### AIM OF THE TASK
Rewrite the entries starting at the line that contains "family: Polygalaceae" and stopping after the line that contains "genus: Pieris", with every "locality" changed to "site". Leave everything else unchanged.

Dataset items:
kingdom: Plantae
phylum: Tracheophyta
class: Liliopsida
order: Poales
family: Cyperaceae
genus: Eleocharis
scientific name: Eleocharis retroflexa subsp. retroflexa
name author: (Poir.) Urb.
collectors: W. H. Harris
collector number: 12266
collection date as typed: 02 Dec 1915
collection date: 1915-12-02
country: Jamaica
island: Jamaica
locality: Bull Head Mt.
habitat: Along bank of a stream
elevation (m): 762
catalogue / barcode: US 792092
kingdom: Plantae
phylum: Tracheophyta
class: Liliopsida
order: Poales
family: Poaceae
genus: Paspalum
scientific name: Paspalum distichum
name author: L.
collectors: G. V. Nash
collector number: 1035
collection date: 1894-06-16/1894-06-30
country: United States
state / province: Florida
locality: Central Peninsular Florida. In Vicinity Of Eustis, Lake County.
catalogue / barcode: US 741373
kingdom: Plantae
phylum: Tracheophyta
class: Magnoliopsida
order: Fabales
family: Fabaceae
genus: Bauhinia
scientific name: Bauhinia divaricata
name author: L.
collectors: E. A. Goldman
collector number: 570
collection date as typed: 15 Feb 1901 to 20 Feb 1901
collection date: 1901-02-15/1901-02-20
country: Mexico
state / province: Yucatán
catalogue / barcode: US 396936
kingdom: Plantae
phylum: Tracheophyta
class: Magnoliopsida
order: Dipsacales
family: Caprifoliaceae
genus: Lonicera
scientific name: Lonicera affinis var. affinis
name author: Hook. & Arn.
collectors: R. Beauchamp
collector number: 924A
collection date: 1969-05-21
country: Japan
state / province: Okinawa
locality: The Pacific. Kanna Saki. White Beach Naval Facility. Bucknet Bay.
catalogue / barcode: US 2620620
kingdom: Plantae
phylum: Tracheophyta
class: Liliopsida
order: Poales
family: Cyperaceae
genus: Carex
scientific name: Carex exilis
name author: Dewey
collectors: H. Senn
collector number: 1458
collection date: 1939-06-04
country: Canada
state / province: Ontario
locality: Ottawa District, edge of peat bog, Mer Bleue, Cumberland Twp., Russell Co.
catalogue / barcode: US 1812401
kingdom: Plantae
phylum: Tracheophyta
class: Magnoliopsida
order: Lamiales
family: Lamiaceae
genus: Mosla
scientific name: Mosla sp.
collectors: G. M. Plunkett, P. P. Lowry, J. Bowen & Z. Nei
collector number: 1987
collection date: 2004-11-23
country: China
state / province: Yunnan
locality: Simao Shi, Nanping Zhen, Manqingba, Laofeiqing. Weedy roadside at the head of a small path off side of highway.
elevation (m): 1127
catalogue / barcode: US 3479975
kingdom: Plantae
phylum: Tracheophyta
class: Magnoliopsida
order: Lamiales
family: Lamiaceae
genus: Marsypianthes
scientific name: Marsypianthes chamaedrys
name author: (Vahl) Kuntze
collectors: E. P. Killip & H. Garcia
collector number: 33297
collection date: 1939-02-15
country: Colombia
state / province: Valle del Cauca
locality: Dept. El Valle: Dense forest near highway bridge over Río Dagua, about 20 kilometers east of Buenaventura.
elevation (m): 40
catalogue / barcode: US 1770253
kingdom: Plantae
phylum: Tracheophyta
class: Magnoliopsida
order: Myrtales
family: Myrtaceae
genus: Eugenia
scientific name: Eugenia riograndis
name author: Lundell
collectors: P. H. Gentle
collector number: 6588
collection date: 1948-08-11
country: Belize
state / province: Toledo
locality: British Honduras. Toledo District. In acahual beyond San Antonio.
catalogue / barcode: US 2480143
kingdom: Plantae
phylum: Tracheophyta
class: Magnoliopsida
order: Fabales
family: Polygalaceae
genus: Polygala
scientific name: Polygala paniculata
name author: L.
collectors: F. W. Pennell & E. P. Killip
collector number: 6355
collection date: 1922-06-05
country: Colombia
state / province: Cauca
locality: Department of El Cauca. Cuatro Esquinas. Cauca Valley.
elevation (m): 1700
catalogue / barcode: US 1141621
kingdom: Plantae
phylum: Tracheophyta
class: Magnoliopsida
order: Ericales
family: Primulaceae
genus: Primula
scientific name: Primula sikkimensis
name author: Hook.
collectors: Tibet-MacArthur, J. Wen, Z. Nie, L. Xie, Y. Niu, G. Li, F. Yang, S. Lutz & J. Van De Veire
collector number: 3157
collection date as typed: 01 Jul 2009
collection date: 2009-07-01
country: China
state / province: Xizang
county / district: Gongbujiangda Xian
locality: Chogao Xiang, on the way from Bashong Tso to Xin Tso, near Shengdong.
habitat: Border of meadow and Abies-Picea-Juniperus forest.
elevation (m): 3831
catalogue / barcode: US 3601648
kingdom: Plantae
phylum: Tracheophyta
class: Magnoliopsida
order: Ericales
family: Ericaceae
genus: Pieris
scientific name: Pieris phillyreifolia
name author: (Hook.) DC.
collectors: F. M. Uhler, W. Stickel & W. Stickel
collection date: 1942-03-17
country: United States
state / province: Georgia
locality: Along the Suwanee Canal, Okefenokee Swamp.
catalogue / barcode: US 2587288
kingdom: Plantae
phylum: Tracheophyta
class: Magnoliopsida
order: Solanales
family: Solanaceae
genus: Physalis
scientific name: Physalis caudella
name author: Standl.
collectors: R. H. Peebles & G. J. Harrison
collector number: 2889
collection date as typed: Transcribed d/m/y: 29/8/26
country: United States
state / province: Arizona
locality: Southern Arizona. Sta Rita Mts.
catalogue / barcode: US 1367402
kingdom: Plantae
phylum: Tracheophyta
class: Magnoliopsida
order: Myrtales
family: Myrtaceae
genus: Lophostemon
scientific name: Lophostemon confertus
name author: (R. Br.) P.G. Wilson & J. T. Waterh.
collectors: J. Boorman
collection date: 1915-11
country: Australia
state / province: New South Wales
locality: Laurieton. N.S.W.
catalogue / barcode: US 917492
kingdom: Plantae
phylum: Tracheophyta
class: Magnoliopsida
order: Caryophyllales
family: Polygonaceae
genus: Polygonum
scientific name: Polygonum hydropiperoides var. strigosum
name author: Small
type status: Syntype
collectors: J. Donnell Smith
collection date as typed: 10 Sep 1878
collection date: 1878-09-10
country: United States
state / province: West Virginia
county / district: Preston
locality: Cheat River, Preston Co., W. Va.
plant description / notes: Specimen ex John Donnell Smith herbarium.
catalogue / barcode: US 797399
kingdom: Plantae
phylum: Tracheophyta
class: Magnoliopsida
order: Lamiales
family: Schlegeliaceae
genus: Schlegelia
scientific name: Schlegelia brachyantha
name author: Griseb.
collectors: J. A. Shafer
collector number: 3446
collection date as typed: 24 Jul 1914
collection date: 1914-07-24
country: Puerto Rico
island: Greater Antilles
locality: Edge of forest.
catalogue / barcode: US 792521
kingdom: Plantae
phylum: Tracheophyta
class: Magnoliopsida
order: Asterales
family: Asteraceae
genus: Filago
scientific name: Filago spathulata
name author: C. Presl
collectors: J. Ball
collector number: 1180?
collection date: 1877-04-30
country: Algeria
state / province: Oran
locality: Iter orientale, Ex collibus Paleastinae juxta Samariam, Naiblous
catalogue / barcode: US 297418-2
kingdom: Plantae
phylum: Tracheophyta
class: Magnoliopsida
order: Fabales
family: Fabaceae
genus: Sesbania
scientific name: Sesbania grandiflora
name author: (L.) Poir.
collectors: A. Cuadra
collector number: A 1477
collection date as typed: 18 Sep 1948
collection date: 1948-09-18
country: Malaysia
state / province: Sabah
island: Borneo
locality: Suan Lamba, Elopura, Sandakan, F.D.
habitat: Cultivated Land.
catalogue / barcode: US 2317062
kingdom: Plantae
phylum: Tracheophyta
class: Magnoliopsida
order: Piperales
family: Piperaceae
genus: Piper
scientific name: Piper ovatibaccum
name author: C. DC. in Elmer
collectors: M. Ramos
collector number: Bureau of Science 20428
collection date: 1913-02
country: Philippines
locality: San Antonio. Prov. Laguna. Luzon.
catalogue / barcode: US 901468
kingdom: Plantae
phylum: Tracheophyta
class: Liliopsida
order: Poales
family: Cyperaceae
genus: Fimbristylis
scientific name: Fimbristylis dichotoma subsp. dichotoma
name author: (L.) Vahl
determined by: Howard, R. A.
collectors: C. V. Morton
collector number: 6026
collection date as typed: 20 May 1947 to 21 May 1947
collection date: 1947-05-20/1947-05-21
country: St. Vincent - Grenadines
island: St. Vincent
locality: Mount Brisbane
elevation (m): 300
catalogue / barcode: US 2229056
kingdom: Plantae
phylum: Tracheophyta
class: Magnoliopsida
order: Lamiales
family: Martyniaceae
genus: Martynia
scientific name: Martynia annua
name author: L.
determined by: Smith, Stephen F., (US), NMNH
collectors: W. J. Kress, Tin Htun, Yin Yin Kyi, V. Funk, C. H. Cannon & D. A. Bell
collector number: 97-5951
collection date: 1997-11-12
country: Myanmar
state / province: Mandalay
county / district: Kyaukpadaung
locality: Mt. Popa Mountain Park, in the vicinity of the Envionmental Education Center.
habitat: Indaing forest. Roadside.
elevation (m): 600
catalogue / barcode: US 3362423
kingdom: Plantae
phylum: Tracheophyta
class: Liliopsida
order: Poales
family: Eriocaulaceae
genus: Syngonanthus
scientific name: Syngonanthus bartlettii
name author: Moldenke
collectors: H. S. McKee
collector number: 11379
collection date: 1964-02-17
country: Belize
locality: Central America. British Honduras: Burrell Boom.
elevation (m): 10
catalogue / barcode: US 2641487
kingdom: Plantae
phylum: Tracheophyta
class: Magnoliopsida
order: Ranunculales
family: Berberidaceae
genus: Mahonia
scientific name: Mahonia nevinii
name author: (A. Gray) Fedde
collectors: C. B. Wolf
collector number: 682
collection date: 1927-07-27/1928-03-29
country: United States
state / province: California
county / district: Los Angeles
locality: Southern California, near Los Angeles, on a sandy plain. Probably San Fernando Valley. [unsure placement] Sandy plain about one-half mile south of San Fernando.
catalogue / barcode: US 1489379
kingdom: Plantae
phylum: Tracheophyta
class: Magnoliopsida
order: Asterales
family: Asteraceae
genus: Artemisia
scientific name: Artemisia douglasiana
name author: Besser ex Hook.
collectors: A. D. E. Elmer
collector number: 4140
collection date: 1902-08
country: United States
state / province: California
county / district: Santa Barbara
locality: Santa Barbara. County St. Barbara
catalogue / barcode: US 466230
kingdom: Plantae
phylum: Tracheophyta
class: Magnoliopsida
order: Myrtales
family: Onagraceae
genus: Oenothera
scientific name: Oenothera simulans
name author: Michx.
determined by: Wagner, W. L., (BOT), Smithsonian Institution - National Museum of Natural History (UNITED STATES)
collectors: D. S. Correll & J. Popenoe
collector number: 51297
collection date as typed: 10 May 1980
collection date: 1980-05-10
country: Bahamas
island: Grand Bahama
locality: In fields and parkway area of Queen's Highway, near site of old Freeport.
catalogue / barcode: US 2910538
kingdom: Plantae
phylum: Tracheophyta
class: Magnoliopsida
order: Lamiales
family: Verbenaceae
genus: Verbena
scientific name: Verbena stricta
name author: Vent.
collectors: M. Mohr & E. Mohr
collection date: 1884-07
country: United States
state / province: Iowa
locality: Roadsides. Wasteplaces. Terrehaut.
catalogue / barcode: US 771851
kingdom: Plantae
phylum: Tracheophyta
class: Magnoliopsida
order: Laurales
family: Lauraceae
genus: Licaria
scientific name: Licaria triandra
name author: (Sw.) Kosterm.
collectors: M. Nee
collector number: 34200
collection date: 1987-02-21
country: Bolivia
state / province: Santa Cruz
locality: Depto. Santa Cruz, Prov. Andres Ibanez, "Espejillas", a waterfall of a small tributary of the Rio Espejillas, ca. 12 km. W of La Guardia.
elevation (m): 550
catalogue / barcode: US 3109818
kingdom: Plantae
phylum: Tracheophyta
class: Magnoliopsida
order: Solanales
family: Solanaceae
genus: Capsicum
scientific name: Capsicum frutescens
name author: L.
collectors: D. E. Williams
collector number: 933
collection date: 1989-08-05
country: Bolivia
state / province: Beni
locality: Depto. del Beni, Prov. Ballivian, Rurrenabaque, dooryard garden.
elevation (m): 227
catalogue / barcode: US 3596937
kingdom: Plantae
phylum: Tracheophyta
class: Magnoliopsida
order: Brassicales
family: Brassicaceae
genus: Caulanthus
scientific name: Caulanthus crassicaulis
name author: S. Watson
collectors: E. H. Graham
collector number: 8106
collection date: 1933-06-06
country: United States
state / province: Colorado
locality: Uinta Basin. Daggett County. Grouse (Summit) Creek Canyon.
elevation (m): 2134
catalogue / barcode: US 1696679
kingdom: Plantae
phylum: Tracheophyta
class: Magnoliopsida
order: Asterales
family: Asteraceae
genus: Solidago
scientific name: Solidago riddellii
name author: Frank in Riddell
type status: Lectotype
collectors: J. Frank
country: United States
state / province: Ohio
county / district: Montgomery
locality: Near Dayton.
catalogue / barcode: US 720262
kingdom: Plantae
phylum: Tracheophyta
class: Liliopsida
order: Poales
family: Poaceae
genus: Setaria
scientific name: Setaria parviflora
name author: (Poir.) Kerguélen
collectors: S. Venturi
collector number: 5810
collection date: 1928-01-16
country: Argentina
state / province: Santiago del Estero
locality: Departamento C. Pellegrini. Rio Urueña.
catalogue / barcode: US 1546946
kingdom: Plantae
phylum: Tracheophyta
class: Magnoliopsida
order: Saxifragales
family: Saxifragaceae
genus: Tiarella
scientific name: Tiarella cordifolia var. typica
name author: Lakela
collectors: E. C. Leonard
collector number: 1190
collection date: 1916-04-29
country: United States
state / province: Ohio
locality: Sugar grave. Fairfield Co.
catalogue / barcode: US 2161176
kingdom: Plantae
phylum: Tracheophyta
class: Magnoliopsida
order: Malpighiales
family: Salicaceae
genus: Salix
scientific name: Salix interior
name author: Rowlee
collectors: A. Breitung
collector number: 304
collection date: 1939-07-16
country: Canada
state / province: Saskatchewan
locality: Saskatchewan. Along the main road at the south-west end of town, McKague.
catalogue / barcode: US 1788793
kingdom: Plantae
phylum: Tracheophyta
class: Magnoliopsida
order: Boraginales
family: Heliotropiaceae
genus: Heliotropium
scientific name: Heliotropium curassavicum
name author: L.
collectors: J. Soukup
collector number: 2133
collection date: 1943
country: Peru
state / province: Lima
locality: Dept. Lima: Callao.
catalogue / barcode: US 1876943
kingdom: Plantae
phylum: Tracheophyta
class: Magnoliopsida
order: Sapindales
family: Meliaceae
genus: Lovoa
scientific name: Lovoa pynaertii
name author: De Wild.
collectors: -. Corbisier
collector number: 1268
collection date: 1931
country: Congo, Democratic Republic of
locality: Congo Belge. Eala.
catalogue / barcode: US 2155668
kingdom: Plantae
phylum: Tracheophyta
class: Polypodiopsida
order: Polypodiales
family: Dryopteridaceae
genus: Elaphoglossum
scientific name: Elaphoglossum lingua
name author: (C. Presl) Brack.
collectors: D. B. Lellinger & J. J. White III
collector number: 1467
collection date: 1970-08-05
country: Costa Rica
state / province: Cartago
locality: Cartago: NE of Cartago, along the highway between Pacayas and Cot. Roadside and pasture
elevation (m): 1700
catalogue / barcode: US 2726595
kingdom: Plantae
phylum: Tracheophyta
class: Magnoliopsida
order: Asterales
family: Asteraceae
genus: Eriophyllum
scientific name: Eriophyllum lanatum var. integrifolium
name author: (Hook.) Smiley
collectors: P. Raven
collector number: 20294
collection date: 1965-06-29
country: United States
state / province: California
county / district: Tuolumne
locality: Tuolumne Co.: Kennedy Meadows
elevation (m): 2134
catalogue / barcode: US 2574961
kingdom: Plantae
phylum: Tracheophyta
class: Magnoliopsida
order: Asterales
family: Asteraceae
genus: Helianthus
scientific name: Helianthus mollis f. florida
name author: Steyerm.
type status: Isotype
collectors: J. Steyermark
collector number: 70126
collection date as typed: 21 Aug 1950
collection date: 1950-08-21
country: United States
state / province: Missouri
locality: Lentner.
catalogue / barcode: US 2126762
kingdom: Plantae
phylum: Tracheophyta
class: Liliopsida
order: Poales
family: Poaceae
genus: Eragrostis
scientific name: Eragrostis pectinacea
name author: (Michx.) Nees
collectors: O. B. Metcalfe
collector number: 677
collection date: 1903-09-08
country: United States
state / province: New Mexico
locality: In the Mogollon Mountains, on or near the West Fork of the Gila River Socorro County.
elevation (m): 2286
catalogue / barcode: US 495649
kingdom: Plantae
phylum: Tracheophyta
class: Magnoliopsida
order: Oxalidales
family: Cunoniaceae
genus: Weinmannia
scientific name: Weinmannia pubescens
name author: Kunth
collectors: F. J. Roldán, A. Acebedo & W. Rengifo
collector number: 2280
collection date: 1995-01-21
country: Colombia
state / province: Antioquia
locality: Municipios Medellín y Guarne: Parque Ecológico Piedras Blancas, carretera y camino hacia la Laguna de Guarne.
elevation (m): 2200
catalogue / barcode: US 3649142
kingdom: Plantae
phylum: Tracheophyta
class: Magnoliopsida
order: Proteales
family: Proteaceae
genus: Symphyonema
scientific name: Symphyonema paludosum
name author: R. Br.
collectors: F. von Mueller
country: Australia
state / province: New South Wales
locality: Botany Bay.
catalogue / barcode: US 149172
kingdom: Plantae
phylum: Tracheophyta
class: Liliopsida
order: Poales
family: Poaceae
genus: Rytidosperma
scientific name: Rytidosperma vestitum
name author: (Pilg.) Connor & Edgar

### REPLY
family: Polygalaceae
genus: Polygala
scientific name: Polygala paniculata
name author: L.
collectors: F. W. Pennell & E. P. Killip
collector number: 6355
collection date: 1922-06-05
country: Colombia
state / province: Cauca
site: Department of El Cauca. Cuatro Esquinas. Cauca Valley.
elevation (m): 1700
catalogue / barcode: US 1141621
kingdom: Plantae
phylum: Tracheophyta
class: Magnoliopsida
order: Ericales
family: Primulaceae
genus: Primula
scientific name: Primula sikkimensis
name author: Hook.
collectors: Tibet-MacArthur, J. Wen, Z. Nie, L. Xie, Y. Niu, G. Li, F. Yang, S. Lutz & J. Van De Veire
collector number: 3157
collection date as typed: 01 Jul 2009
collection date: 2009-07-01
country: China
state / province: Xizang
county / district: Gongbujiangda Xian
site: Chogao Xiang, on the way from Bashong Tso to Xin Tso, near Shengdong.
habitat: Border of meadow and Abies-Picea-Juniperus forest.
elevation (m): 3831
catalogue / barcode: US 3601648
kingdom: Plantae
phylum: Tracheophyta
class: Magnoliopsida
order: Ericales
family: Ericaceae
genus: Pieris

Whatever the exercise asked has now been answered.